0
votes

I want to create a 4 by 4 sparse matrix A. I want assign values (e.g. 1) to following entries:

A(2,1), A(3,1), A(4,1)
A(2,2), A(3,2), A(4,2)
A(2,3), A(3,3), A(4,3)
A(2,4), A(3,4), A(4,4)

According to the manual page, I know that I should store the indices by row and column respectively. That is, for row indices,

r=[2,2,2,2,3,3,3,3,4,4,4,4]

Also, for column indices

c=[1,2,3,4,1,2,3,4,1,2,3,4]

Since I want to assign 1 to each of the entries, so I use

value = ones(1,length(r))

Then, my sparse matrix will be

Matrix = sparse(r,c,value,4,4)

My problem is this:

Indeed, I want to construct a square matrix of arbitrary dimension. Says, if it is a 10 by 10 matrix, then my column vector will be

[1,2,..., 10, 1,2, ..., 10, 1,...,10, 1,...10]

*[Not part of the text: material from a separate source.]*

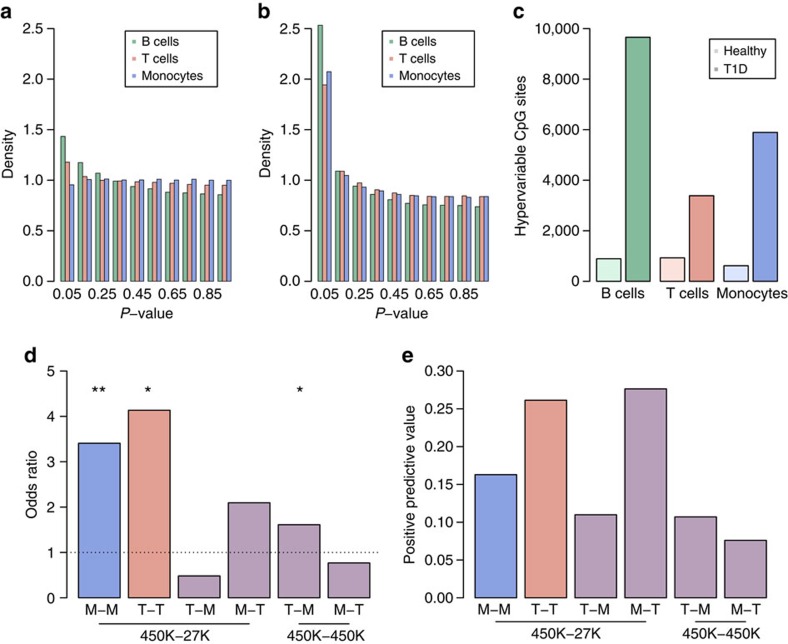
DNA methylation variation in identical twin pairs discordant for T1D.(a) Histogram of P-values for the identification of differentially methylated CpG positions (DMPs) between T1D-discordant MZ twin pairs in different immune effector cell types. DMPs were determined using a paired t test. (b) Histogram of P-values for the identification of T1D-associated differentially variable CpG positions (DVPs). DVPs were determined at an FDR of <0.001 using the algorithm iEVORA. (c) Bar plots showing the enrichment of DVPs in T1D twins compared with their healthy co-twins. While this hypervariability phenotype was found in all cell types (P<1 × 10−100, binomial test), it was particularly pronounced in B cells. (d) Bar plots showing the odds ratios of the assessment of temporal stability of T1D-associated DVPs in an external data set of CD14+ and CD4+ cells derived from 12 disease-discordant MZ twin pairs generated on 27K arrays. Importantly, the identified DVPs in CD14+ and CD4+ cells replicated in a cell type-specific context. Stars denote statistical significance assessed using a one-tailed Fisher's exact test: *P<1 × 10−2 and **P<1 × 10−4. (e) Positive predictive values for the analyses shown in d. B, CD19+ B cells; M, CD14+CD16− monocytes; T, CD4+ T cells.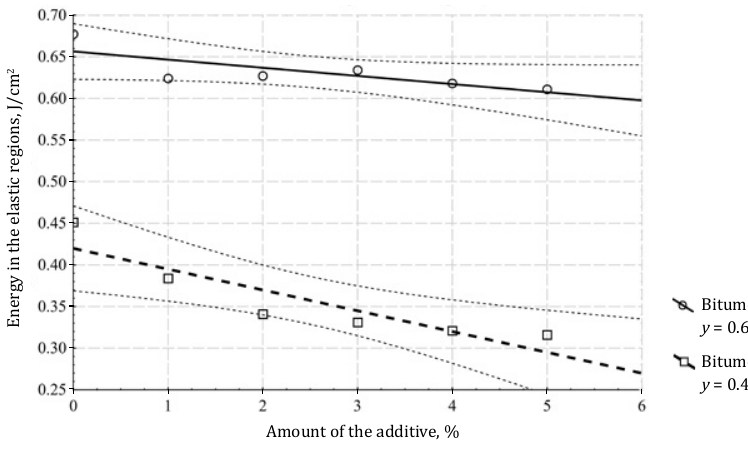
Figure 8b. Conventional energy in the elastic regions in the force ductility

For row vector, it will be

[2,2,...,2,3,3,...,3,...,10, 10, ...,10]

I would like to ask if there is a quick way to build these column and row vector in an efficient manner? Thanks in advance.

2
It is impossible to answer this without knowing where exactly you want your nonzero elements. Your example vectors are not at all clear.excaza
Sorry for being unclear. Those nonzero elements are all 1s.nam
It looks like you want to create a dense ones matrix and store it as sparse. Why?TroyHaskin
Where your nonzero elements are, not what your nonzero elements are. You are asking us for a relationship between your row and column indices, this could be basically anything.excaza

2 Answers

3
votes

I think the question aims to create vectors c,r in an easy way.

n = 4;

c = repmat(1:n,1,n-1);
r = reshape(repmat(2:n,n,1),1,[]);

Matrix = sparse(r,c,value,n,n);

This will create your specified vectors in general.

However as pointed out by others full sparse matrixes are not very efficient due to overhead. If I recall correctly a sparse matrix offers advantages if the density is lower than 25%. Having everything except the first row will result in slower performance.

0
votes

You can sparse a matrix after creating its full version.